Prime Minister Mark Carney unveiled a national artificial intelligence strategy called “AI for All” to expand data centers and create new jobs [1].
The initiative represents a push to secure technological sovereignty while managing the economic risks of automation. By investing in domestic infrastructure, Canada aims to lead in AI safety and privacy protections for citizens and children [1, 2].
The government has allocated $2.3 billion to fund the strategy [3]. A central pillar of the plan is the development of a sovereign supercomputer, which the government intends to have operational by 2031 [3].
To support the massive energy requirements of AI and broader industrial growth, the plan proposes a $1 trillion investment in the national power grid [5]. This infrastructure gamble is designed to double Canada's power capacity to fuel the expanding tech sector [5].
The strategy also sets ambitious employment targets.

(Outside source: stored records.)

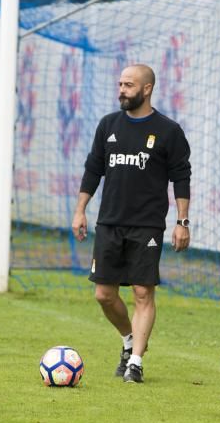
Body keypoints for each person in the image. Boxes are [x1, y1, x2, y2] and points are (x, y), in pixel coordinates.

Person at [72, 64, 192, 384]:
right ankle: (129, 340)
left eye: (128, 85)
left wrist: (182, 221)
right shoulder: (108, 125)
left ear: (147, 88)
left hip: (147, 225)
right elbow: (93, 169)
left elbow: (181, 177)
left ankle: (135, 362)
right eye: (120, 84)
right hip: (110, 222)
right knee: (103, 294)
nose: (122, 90)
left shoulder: (169, 131)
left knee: (142, 292)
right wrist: (80, 210)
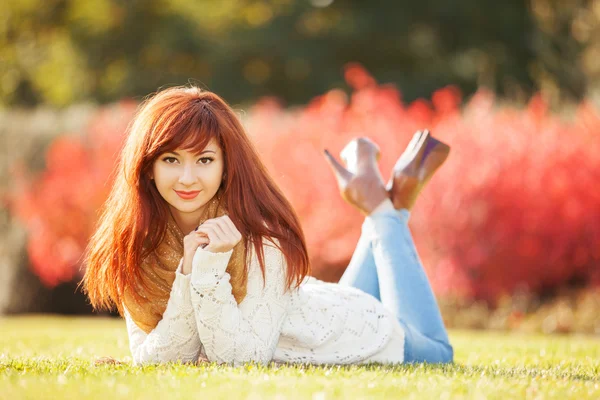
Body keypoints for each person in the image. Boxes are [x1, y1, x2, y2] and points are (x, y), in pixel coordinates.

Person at [82, 86, 453, 367]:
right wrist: (189, 270)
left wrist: (209, 268)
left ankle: (384, 210)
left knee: (440, 354)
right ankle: (385, 201)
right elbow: (157, 358)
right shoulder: (136, 247)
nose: (188, 177)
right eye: (171, 159)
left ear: (226, 165)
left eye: (205, 159)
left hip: (359, 331)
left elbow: (241, 360)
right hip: (316, 312)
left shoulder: (260, 241)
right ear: (147, 166)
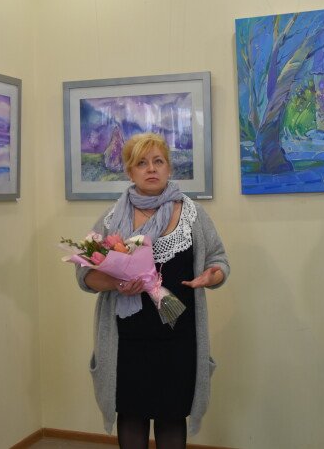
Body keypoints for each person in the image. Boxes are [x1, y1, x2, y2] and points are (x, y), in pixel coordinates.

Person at [76, 132, 229, 449]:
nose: (151, 169)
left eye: (158, 161)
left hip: (179, 339)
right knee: (131, 416)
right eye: (141, 163)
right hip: (126, 342)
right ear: (129, 172)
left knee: (172, 417)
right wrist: (116, 283)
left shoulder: (193, 215)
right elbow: (84, 274)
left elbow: (219, 260)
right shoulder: (112, 219)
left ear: (169, 168)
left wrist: (212, 276)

Some reports indicate the plan could create 250,000 new AI-related jobs [3]. However, other estimates suggest the number of new positions may be lower, reaching up to 90,000 jobs [4].
Mark Carney said the strategy is designed to harness the economic benefits of AI while protecting data and privacy [1, 2]. The rollout focuses on Ottawa as the primary policy hub for the national expansion [2].
“Canada's national artificial intelligence strategy is dubbed 'AI for All'”
This strategy signals Canada's intent to move beyond being a research hub for AI and into a provider of the physical infrastructure—power and compute—necessary to run these systems. By linking AI growth to a massive grid overhaul, the government is treating artificial intelligence as a critical utility rather than just a software industry.